"""
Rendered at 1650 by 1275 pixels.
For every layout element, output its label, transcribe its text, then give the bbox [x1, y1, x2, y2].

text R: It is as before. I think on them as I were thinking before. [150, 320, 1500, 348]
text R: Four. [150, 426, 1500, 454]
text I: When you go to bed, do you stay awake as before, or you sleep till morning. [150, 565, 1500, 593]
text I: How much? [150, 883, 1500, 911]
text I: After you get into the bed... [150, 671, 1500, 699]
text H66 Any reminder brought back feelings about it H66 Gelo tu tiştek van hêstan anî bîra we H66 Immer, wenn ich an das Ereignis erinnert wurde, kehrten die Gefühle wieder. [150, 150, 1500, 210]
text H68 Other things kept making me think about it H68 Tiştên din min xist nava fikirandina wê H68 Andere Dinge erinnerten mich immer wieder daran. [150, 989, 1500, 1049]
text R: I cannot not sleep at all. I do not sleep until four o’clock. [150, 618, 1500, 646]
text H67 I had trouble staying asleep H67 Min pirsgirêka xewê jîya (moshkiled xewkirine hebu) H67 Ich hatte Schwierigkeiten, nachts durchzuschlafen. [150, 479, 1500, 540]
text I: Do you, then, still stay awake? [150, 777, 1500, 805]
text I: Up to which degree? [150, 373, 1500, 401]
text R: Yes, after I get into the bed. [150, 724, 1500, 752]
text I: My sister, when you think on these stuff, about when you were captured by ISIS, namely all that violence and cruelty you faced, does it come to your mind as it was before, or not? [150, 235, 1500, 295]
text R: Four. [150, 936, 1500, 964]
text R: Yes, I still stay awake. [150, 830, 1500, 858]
"""
**What the exercise asks:**
Copy all lines in the listing above where the string "were" appears.

**Response area:**
text R: It is as before. I think on them as I were thinking before. [150, 320, 1500, 348]
text I: My sister, when you think on these stuff, about when you were captured by ISIS, namely all that violence and cruelty you faced, does it come to your mind as it was before, or not? [150, 235, 1500, 295]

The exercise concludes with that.